_TRY IT:_
What you should write out is every line from the one containing "- **Memory Usage**: Minimal (~5MB)" to the end of the data, exactly and with nothing else.

Plain-text document sources:
⁂

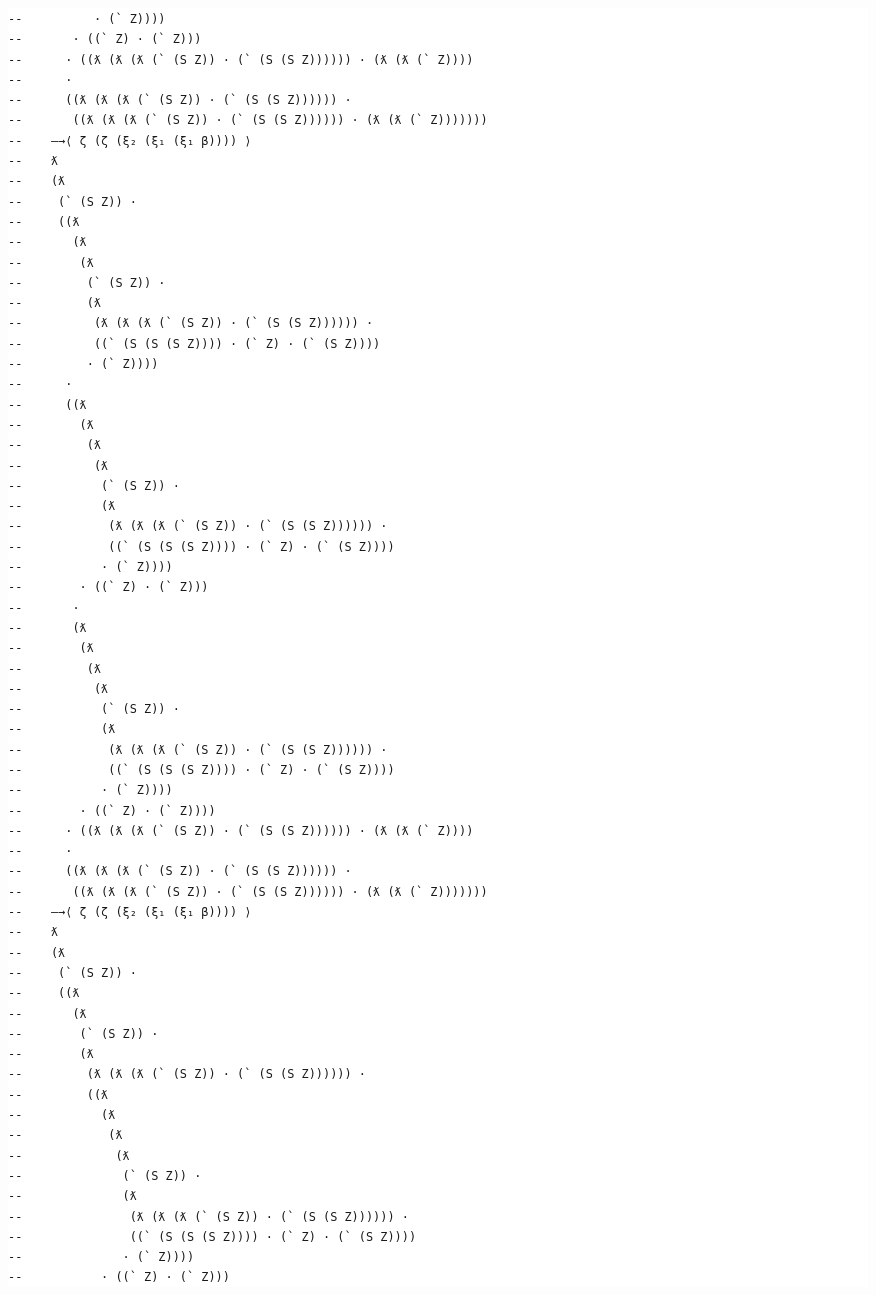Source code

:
 ```
--          · (` Z))))
--       · ((` Z) · (` Z)))
--      · ((ƛ (ƛ (ƛ (` (S Z)) · (` (S (S Z)))))) · (ƛ (ƛ (` Z))))
--      ·
--      ((ƛ (ƛ (ƛ (` (S Z)) · (` (S (S Z)))))) ·
--       ((ƛ (ƛ (ƛ (` (S Z)) · (` (S (S Z)))))) · (ƛ (ƛ (` Z)))))))
--    —→⟨ ζ (ζ (ξ₂ (ξ₁ (ξ₁ β)))) ⟩
--    ƛ
--    (ƛ
--     (` (S Z)) ·
--     ((ƛ
--       (ƛ
--        (ƛ
--         (` (S Z)) ·
--         (ƛ
--          (ƛ (ƛ (ƛ (` (S Z)) · (` (S (S Z)))))) ·
--          ((` (S (S (S Z)))) · (` Z) · (` (S Z))))
--         · (` Z))))
--      ·
--      ((ƛ
--        (ƛ
--         (ƛ
--          (ƛ
--           (` (S Z)) ·
--           (ƛ
--            (ƛ (ƛ (ƛ (` (S Z)) · (` (S (S Z)))))) ·
--            ((` (S (S (S Z)))) · (` Z) · (` (S Z))))
--           · (` Z))))
--        · ((` Z) · (` Z)))
--       ·
--       (ƛ
--        (ƛ
--         (ƛ
--          (ƛ
--           (` (S Z)) ·
--           (ƛ
--            (ƛ (ƛ (ƛ (` (S Z)) · (` (S (S Z)))))) ·
--            ((` (S (S (S Z)))) · (` Z) · (` (S Z))))
--           · (` Z))))
--        · ((` Z) · (` Z))))
--      · ((ƛ (ƛ (ƛ (` (S Z)) · (` (S (S Z)))))) · (ƛ (ƛ (` Z))))
--      ·
--      ((ƛ (ƛ (ƛ (` (S Z)) · (` (S (S Z)))))) ·
--       ((ƛ (ƛ (ƛ (` (S Z)) · (` (S (S Z)))))) · (ƛ (ƛ (` Z)))))))
--    —→⟨ ζ (ζ (ξ₂ (ξ₁ (ξ₁ β)))) ⟩
--    ƛ
--    (ƛ
--     (` (S Z)) ·
--     ((ƛ
--       (ƛ
--        (` (S Z)) ·
--        (ƛ
--         (ƛ (ƛ (ƛ (` (S Z)) · (` (S (S Z)))))) ·
--         ((ƛ
--           (ƛ
--            (ƛ
--             (ƛ
--              (` (S Z)) ·
--              (ƛ
--               (ƛ (ƛ (ƛ (` (S Z)) · (` (S (S Z)))))) ·
--               ((` (S (S (S Z)))) · (` Z) · (` (S Z))))
--              · (` Z))))
--           · ((` Z) · (` Z)))
```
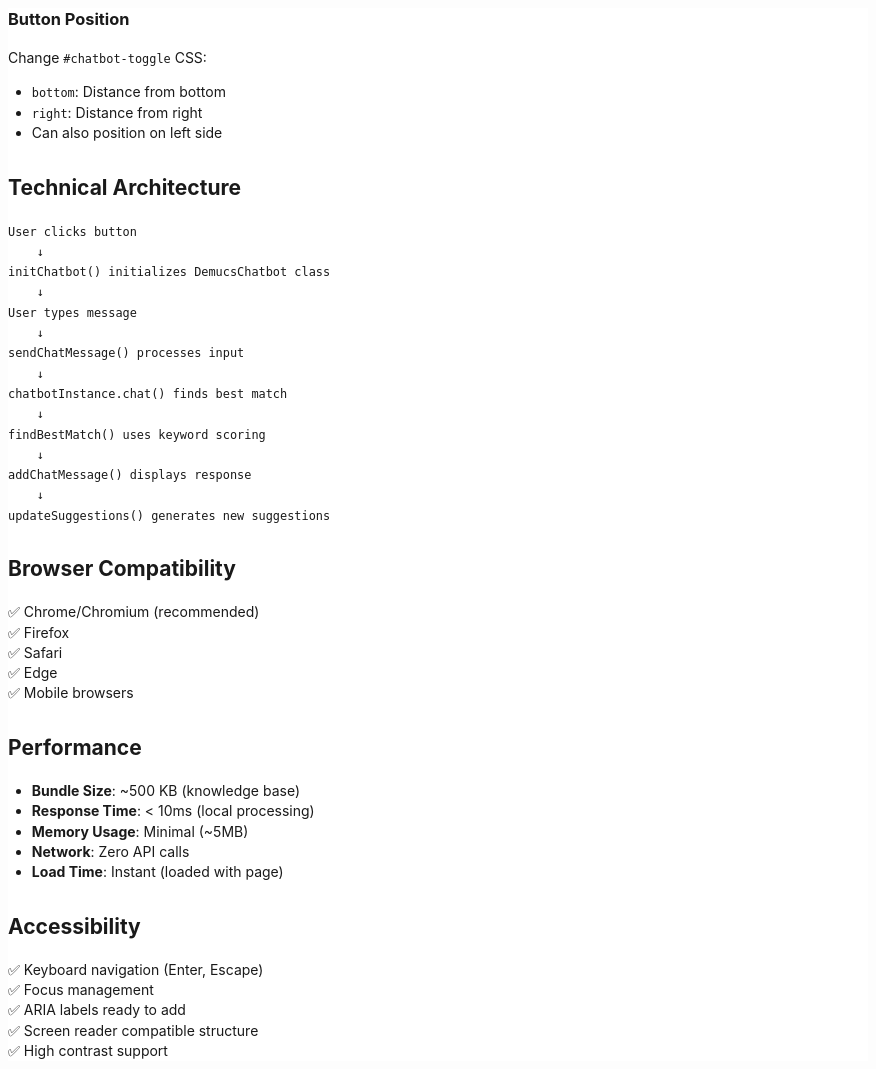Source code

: ### Button Position

Change `#chatbot-toggle` CSS:
- `bottom`: Distance from bottom
- `right`: Distance from right
- Can also position on left side

## Technical Architecture

```
User clicks button
    ↓
initChatbot() initializes DemucsChatbot class
    ↓
User types message
    ↓
sendChatMessage() processes input
    ↓
chatbotInstance.chat() finds best match
    ↓
findBestMatch() uses keyword scoring
    ↓
addChatMessage() displays response
    ↓
updateSuggestions() generates new suggestions
```

## Browser Compatibility

✅ Chrome/Chromium (recommended)  
✅ Firefox  
✅ Safari  
✅ Edge  
✅ Mobile browsers  

## Performance

- **Bundle Size**: ~500 KB (knowledge base)
- **Response Time**: < 10ms (local processing)
- **Memory Usage**: Minimal (~5MB)
- **Network**: Zero API calls
- **Load Time**: Instant (loaded with page)

## Accessibility

✅ Keyboard navigation (Enter, Escape)  
✅ Focus management  
✅ ARIA labels ready to add  
✅ Screen reader compatible structure  
✅ High contrast support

⁂

_SOLUTION BELOW:_
- **Memory Usage**: Minimal (~5MB)
- **Network**: Zero API calls
- **Load Time**: Instant (loaded with page)

## Accessibility

✅ Keyboard navigation (Enter, Escape)  
✅ Focus management  
✅ ARIA labels ready to add  
✅ Screen reader compatible structure  
✅ High contrast support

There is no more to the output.